舅にとっては理想の嫁で、自分の妻だったらと思ったはずだし、嫁の方でも舅が夫だったらと思ったはず。いずれも恋愛感情とまでは行かなくても。
「富士に登らず老いた」という内容の川柳(理想の女性を嫁にできなかった)や、能面の使い方(仰向くと嬉しそうな顔に、うつむくと悲しい顔になる。原節子に似ている!)もうまかったです。
■浮雲
恋愛地獄。
私には理解できない世界でしたー。『アデルの恋』も真っ青。冷たくされると、なお追いたくなるのね〜。

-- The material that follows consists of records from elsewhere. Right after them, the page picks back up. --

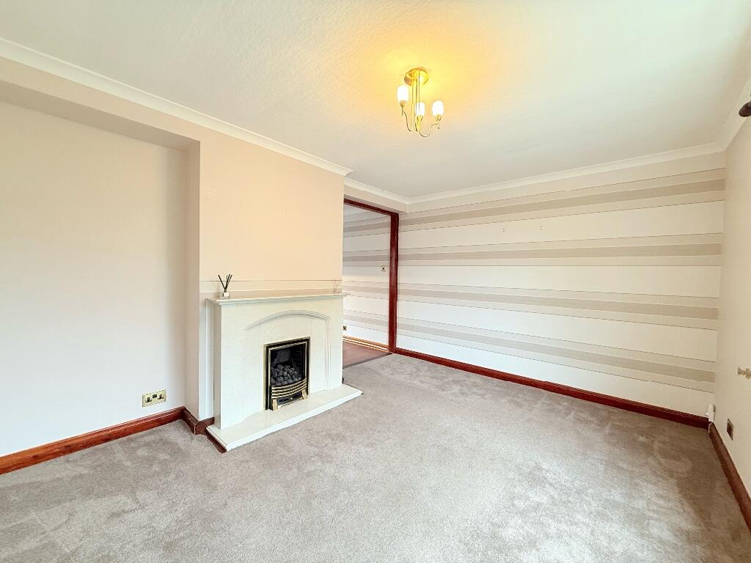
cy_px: 282
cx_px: 376
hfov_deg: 102.1
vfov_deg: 85.7
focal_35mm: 14
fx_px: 304
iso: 200
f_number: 2.2
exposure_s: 1/50
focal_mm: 2.22
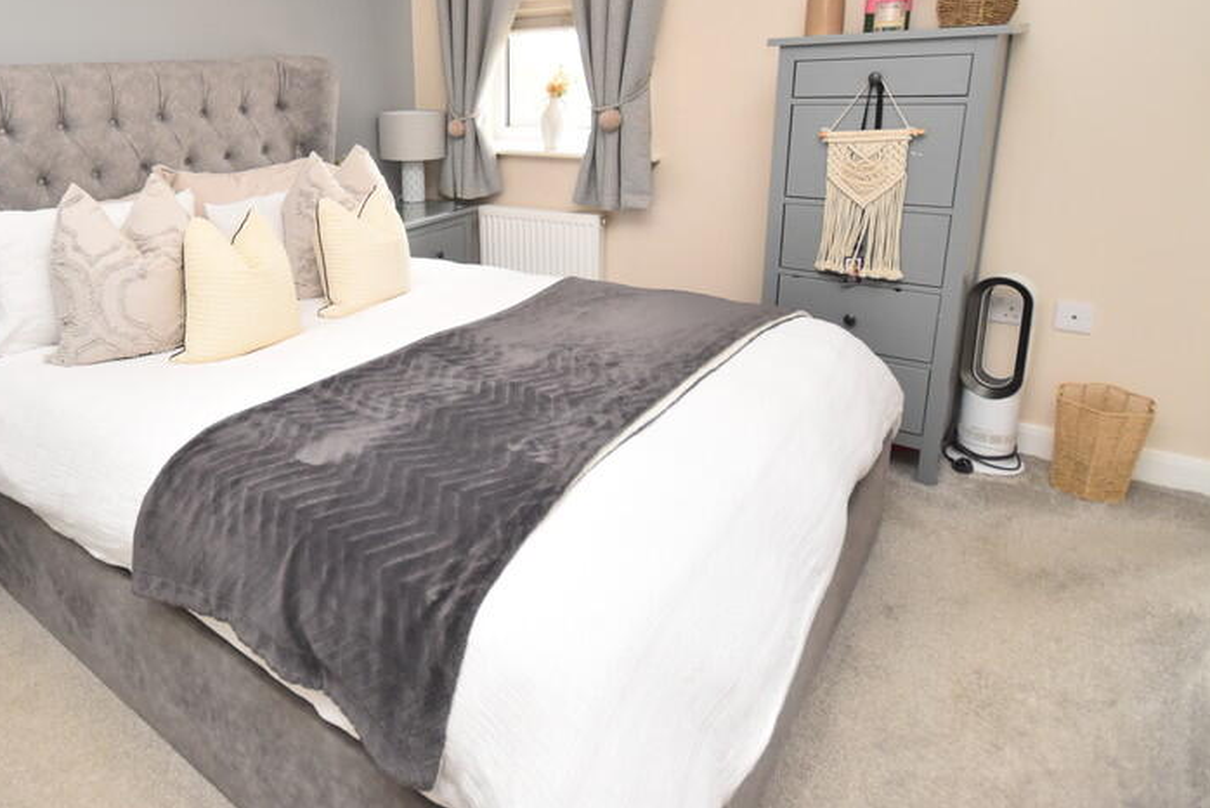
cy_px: 266
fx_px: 740
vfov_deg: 56.0
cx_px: 397
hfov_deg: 75.9
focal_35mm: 22
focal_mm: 10
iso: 800
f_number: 4
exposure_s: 1/125
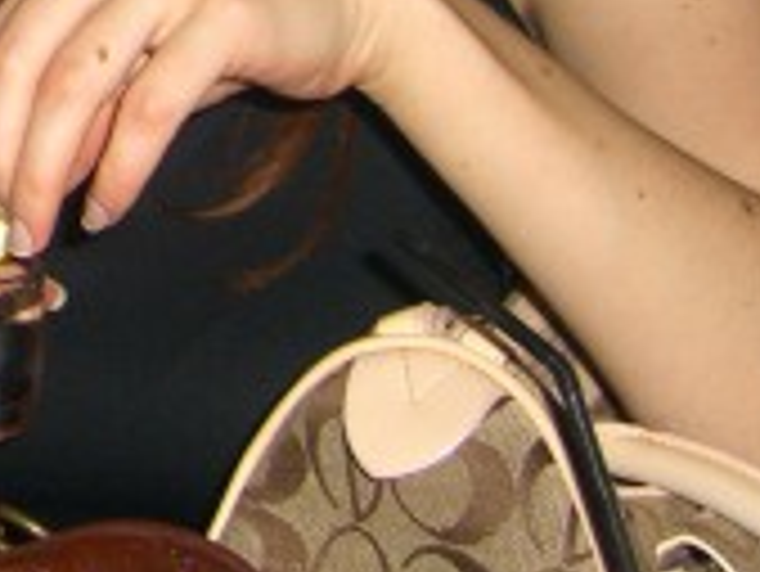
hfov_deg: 13.6
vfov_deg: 10.5
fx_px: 2966
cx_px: -423
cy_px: -342
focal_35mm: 135
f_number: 2.8
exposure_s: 1/60
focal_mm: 7.9
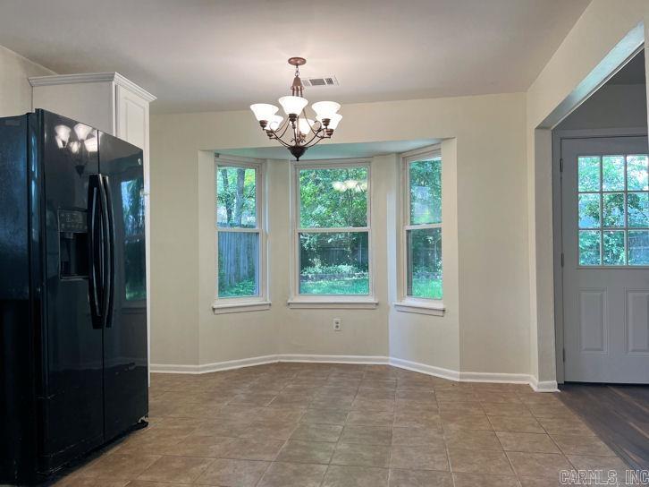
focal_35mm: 26
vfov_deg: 53.0
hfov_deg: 67.3
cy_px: 244
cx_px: 324
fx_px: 487
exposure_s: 1/120
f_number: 1.6
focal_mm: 5.1
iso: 50
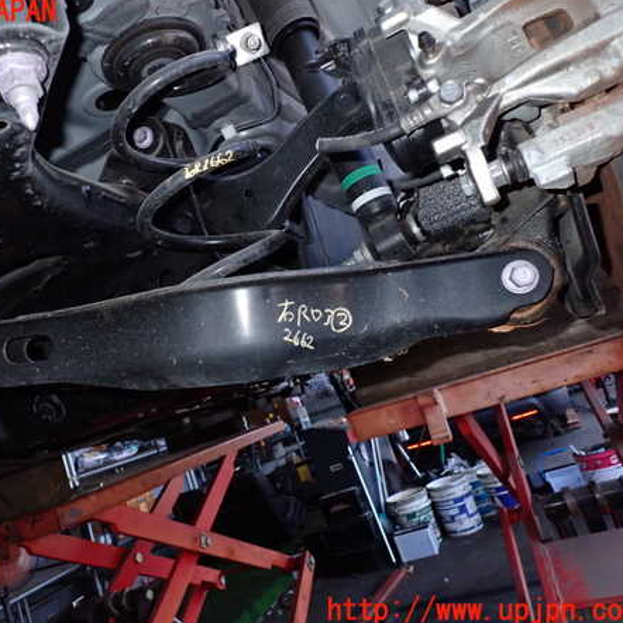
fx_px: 611
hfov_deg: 53.3
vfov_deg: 54.0
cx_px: 223
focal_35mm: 30
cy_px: 312
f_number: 8
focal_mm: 4.5
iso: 800
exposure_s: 1/100
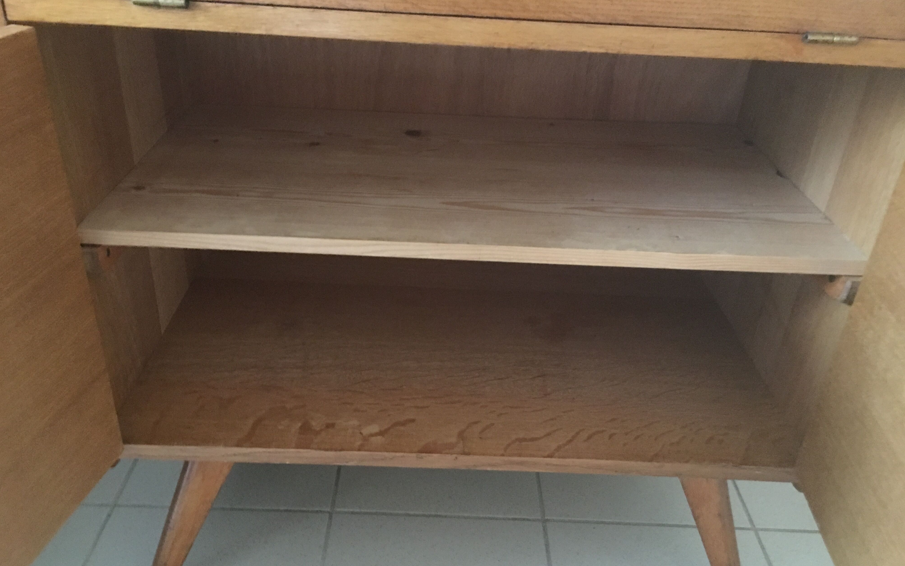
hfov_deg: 61.2
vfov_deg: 40.6
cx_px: 452
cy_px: 299
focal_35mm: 31
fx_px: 765
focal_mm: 4.15
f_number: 2.2
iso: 160
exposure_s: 1/4
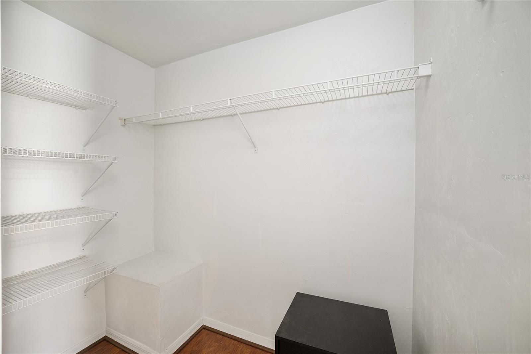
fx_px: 206
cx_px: 266
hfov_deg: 104.3
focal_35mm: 14
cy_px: 177
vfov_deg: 81.2
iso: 640
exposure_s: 1/2.5
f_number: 7.1
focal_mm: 14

男の方は、ある意味、誠実なんです。俺なんかやめとけって。
まさに、やめておいた方がよい男。すぐ女に手を出すし、生活力はないし。だけど、翳りがあって、ふと優しい。森雅之だから、惚れるのも無理ないか。殺傷沙汰まであるのよ。男と同棲している妻(岡田茉莉子)を、追ってきた夫(加東大介)が殺したのです。
これは恐ろしい映画だと思ったのは、終盤、女(高峰秀子)が病床から男とお手伝いさんの話しているのを見て、また浮気を心配しているところ。愛していても信用の置けない男って・・・・。病気のときも気が休まらないって・・・・。ただし、この場面、男はお手伝いさんに、女の容態を逐一医者に知らせてくれと頼んでいるところだったのです。
しかし、なんですなあ、この行動力。恋愛パワー。「萌え〜」なんて、あちらさんには理解出来ないかもしれませんね。